Btw, the latex works better using \dot{\bar x}.

Very unlikely that ## \hat i - \hat j## would happen to have unit magnitude, but I'm not sure how you are defining them.
@anuttarasammyak @haruspex

Thank you both for your replies!

I see how you got the relation for y by using the rolling condition vector decomposition. However, sorry I am confused how you got the relation for x. I get everything apart from the + time derivative of x_p term.

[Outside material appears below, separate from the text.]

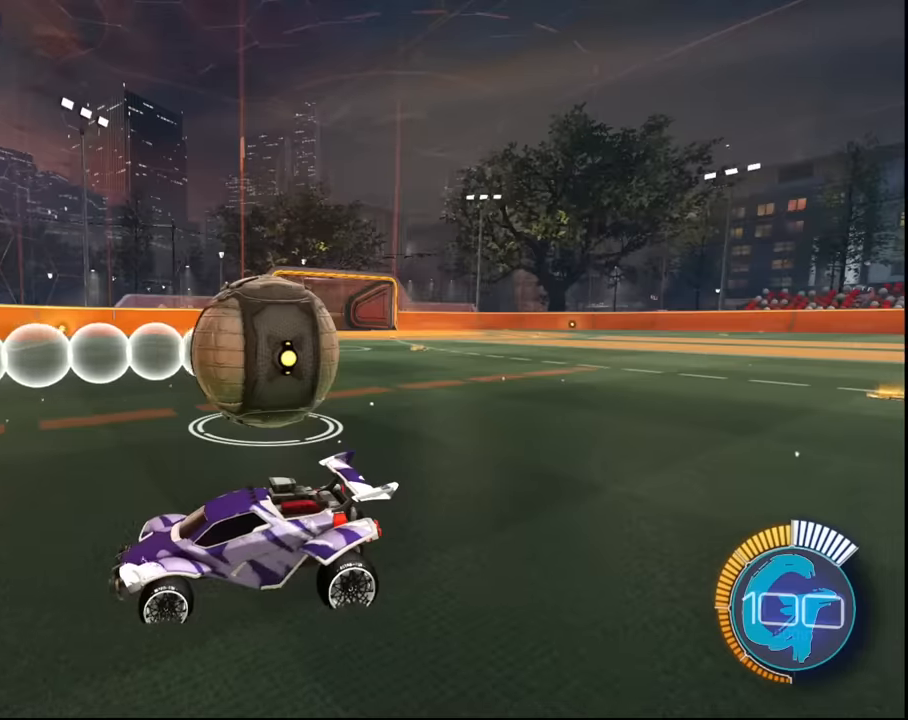
{"buttons": ["SQUARE", "R2"], "left_stick": "center", "right_stick": "center", "events": [[34, "R2", "down"], [134, "SQUARE", "down"], [234, "left_stick", "left"], [367, "left_stick", "center"]]}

Do you please know why it is the time derivative of x_p not the time derivative of x (since it is along the x-axis)?

Also yes, I think that the expression I found the the cylinder velocity works for the special case of ##\beta = 0##. However, it is strange to think about since I already defined a non-orthogonal coordinate system to be parallel to the incline for the current ##\beta## shown in the diagram, so I assume the coordinate system would remain fixed if we change the beta. However, there is a potential option that we could redefine the coordinate system again. Do you please know whether you intended for the coordinate system to also be rotated too as ##\beta## approaches zero or is it just meant to be fixed?

Thanks!
 
  • #5
ChiralSuperfields said:
Also yes, I think that the expression I found the the cylinder velocity works for the special case of β=0. However, it is strange to think about since I already defined a non-orthogonal coordinate system to be parallel to the incline for the current β shown in the diagram, so I assume the coordinate system would remain fixed if we change the beta. However, there is a potential option that we could redefine the coordinate system again. Do you please know whether you intended for the coordinate system to also be rotated too as β approaches zero or is it just meant to be fixed?
Setting ##\beta =0## is just a way to verify that you have the correct form for the kinetic energy. If it is correct, it should work for any ##\beta.## Of course, the task in this case becomes a bit of a challenge to the unwary reader.. Of all the choices of symbols at your disposal you had to pick ##y## for the direction down the incline and ignore that ##x## and ##y## are already defined in the drawing as the standard Cartesian coordinates. So when ##\beta =0##, your ##y## becomes the already defined ##x## and is orthogonal to the already defined ##y##. That's confusing.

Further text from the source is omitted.